Intervention de Catherine Teitgen-Colly

Réunion du 22 octobre 2014 à 16h15
Délégation de l'assemblée nationale aux droits des femmes et à l'égalité des chances entre les hommes et les femmes

Catherine Teitgen-Colly, vice-présidente de la Commission nationale consultative des droits de l'homme, CNCDH :

Certaines notions, comme celle du pays d'origine sûr, du pays tiers sûr ou de la demande manifestement infondée ont été introduites dans les résolutions de Londres des 30 novembre et 1er décembre 1992, à l'époque où l'asile faisait l'objet d'une coopération intergouvernementale. Il était alors traité par les ministères de l'intérieur en même temps que les questions d'immigration. Ces notions restrictives du droit d'asile ont été pérennisées ensuite à l'issue de la communautarisation des politiques d'asile.

La notion de pays d'origine sûr a été très critiquée parce qu'à l'époque, elle était imparfaitement définie. Les directives « procédures » de l'Union européenne l'ont depuis définie, mais cette définition, qui figure en annexe, ne constitue pas une réelle garantie. En effet, il ne suffit pas d'avoir ratifié les instruments internationaux de protection des droits de l'homme pour que ceux-ci soient effectivement protégés, les critères de sûreté sont tels qu'aucun pays ne peut objectivement y satisfaire. Une telle qualification relève dès lors de la fiction.

Cette notion de pays d'origine sûr aurait toutefois pu présenter un minimum de pertinence si l'Union européenne était parvenue à établir une liste européenne des pays d'origine sûrs. Mais l'idée en a été abandonnée. De ce fait, chaque pays établit sa propre liste au regard de son histoire politique et des liens qu'il a avec certains pays. En outre, comme nous l'avions fait remarquer à l'ancien ministre de l'immigration, de l'intégration et de l'identité nationale, M. Éric Besson, il est assez troublant de constater que l'on qualifie souvent de pays d'origine sûr le pays qui est classé premier par l'importance de ses demandeurs d'asile arrivant sur le sol français. Cette notion de pays d'origine sûr a donc pu être utilisée pour réguler les flux migratoires. Enfin, la présence ou non de certains pays sur la liste des pays d'origine sûrs peut s'expliquer par des raisons diplomatiques.

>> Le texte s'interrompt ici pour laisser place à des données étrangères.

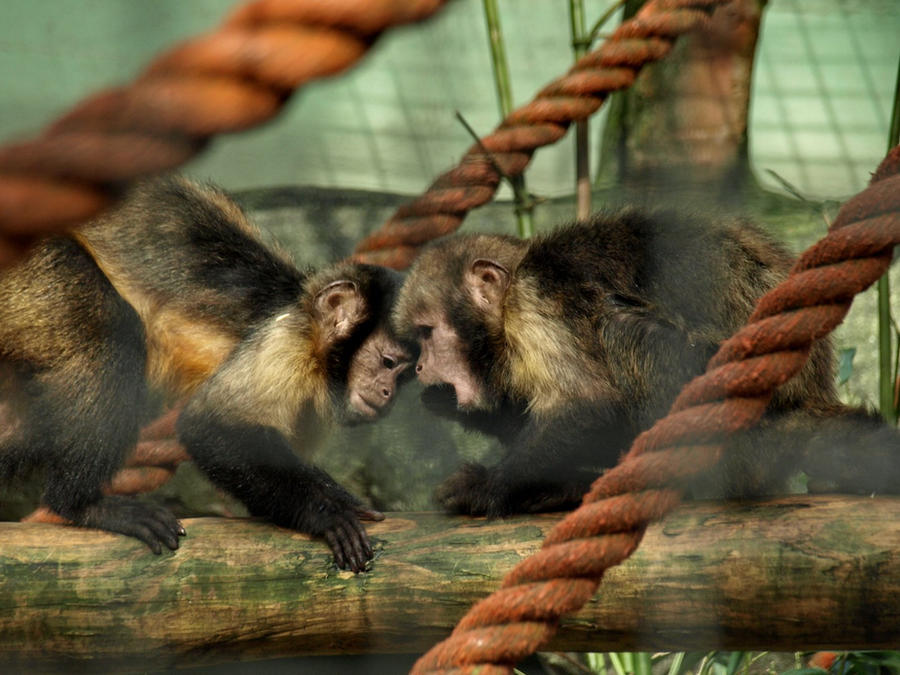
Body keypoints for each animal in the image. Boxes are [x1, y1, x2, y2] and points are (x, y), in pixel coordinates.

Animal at [0, 176, 413, 572]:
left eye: (405, 375)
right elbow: (208, 426)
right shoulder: (286, 343)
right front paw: (325, 515)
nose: (389, 393)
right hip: (36, 273)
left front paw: (336, 497)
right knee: (113, 332)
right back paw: (80, 504)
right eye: (387, 363)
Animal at [392, 207, 900, 517]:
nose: (419, 367)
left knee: (619, 325)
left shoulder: (532, 300)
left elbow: (588, 404)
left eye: (427, 333)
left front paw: (491, 486)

Dans notre pays, il y a eu déjà neuf listes successives, qui donnent régulièrement lieu à contentieux devant le Conseil d'État. Ce fut récemment le cas pour le Kosovo, dont l'inscription sur la liste s'est trouvée annulée. Il y a donc une grande volatilité de la notion de sûreté et de pays d'origine sûr. Pourtant, l'inscription du pays d'origine est déterminante pour la suite de la procédure. Aujourd'hui, les personnes venant d'un pays d'origine sûr n'ont pas droit au séjour provisoire mais peuvent seulement se maintenir sur le territoire jusqu'à ce que l'OFPRA ait statué. Demain, elles seront placées en procédure accélérée avec un « droit au maintien » jusqu'à décision de la CNDA.

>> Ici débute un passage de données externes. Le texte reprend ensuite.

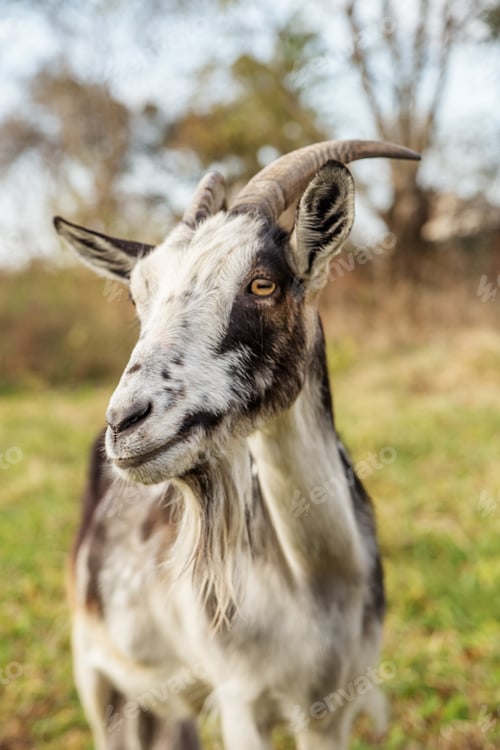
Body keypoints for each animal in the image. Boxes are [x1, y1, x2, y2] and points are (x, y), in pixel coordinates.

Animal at [55, 140, 419, 750]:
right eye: (137, 299)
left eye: (262, 283)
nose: (125, 423)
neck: (316, 578)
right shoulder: (239, 698)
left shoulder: (332, 707)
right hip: (96, 674)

Je tiens à réagir à ce que vous venez de dire sur la distorsion qui peut exister entre le droit et la pratique. Ainsi, le Mali figurait sur la première liste des pays d'origine sûrs établie en 2005 sans que soit dissocié le cas des femmes de celui des hommes. On considérait alors que la situation politique au Mali était suffisamment stabilisée, que son régime était démocratique, et l'on prenait en compte le fait qu'il avait adopté un ensemble d'instruments en faveur des droits de l'homme. Contesté une première fois sans succès, il a fallu attendre 2010 pour voir cette inscription en partie annulée par le Conseil d'État qui a alors jugé que ce pays ne pouvait être considéré comme un pays d'origine sûr pour les femmes, en raison des pratiques de mutilations sexuelles, qui n'avaient rien de résiduel.

En conclusion, cette notion n'est pas pertinente et constitue seulement un instrument de régulation de la demande d'asile.